Poi aggiunge: «Discutere del metodo è legittimo. Ma discutere del metodo non significa pretendere automaticamente di avere ragione né trasformare ogni divergenza in una crisi politica permanente. Non si può, con una mano, mettere continuamente in discussione l’appoggio alla Giunta e, con l’altra, lamentarsi di non essere considerati. Delle due l’una. Fratelli d’Italia, al contrario, rivendica con chiarezza e lealtà il proprio sostegno al Sindaco Celentano e al programma scelto dai cittadini». Infine il richiamo alla responsabilità politica: «Queste polemiche non interessano ai cittadini. Sembrano un salto nel passato, a un centrodestra lacerato da tensioni interne. Tanto più incomprensibili oggi, dopo aver ritrovato l’unità del centrodestra in Provincia, ponendo fine a un decennio di governo politicamente anomalo.
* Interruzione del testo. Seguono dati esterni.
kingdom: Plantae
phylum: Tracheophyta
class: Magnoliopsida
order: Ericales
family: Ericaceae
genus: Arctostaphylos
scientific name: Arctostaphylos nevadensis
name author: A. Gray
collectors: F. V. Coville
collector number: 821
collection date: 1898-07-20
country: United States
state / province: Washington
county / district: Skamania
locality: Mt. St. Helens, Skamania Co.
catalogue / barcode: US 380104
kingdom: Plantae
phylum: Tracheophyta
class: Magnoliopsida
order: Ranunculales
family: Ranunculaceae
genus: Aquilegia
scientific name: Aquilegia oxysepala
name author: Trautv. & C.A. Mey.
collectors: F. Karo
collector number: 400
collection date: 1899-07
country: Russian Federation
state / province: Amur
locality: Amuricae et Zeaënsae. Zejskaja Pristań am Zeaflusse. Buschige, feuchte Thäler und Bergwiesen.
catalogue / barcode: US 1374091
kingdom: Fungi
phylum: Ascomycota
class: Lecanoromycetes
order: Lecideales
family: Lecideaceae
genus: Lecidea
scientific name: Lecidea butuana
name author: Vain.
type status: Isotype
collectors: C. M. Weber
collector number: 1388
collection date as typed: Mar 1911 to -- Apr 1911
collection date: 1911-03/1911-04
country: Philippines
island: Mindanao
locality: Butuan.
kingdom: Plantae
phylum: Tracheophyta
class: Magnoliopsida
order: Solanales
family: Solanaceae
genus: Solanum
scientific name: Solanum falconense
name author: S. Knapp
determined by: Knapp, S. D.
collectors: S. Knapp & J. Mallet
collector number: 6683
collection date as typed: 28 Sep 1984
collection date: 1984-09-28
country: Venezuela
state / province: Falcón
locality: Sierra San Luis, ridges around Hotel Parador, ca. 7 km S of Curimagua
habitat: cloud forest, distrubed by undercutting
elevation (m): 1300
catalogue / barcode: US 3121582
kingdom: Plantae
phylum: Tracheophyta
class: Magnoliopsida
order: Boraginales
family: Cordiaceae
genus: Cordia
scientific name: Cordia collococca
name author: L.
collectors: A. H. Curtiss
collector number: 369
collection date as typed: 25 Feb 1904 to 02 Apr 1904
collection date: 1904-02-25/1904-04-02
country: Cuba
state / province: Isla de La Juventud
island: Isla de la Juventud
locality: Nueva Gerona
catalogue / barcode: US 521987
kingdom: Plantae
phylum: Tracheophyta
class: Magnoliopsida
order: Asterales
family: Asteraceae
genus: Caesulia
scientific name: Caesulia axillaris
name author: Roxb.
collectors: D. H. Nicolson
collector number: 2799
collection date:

La città ha bisogno di risposte urgenti, non di diatribe delle quali si fatica a comprendere le finalità. Su queste risposte Fratelli d’Italia è sempre stata pronta — e resta pronta — al dialogo e al confronto, nel rispetto dei ruoli e dei luoghi istituzionali. Ma il dialogo presuppone responsabilità, coerenza e spirito costruttivo. Non continue tensioni che indeboliscono l’azione amministrativa».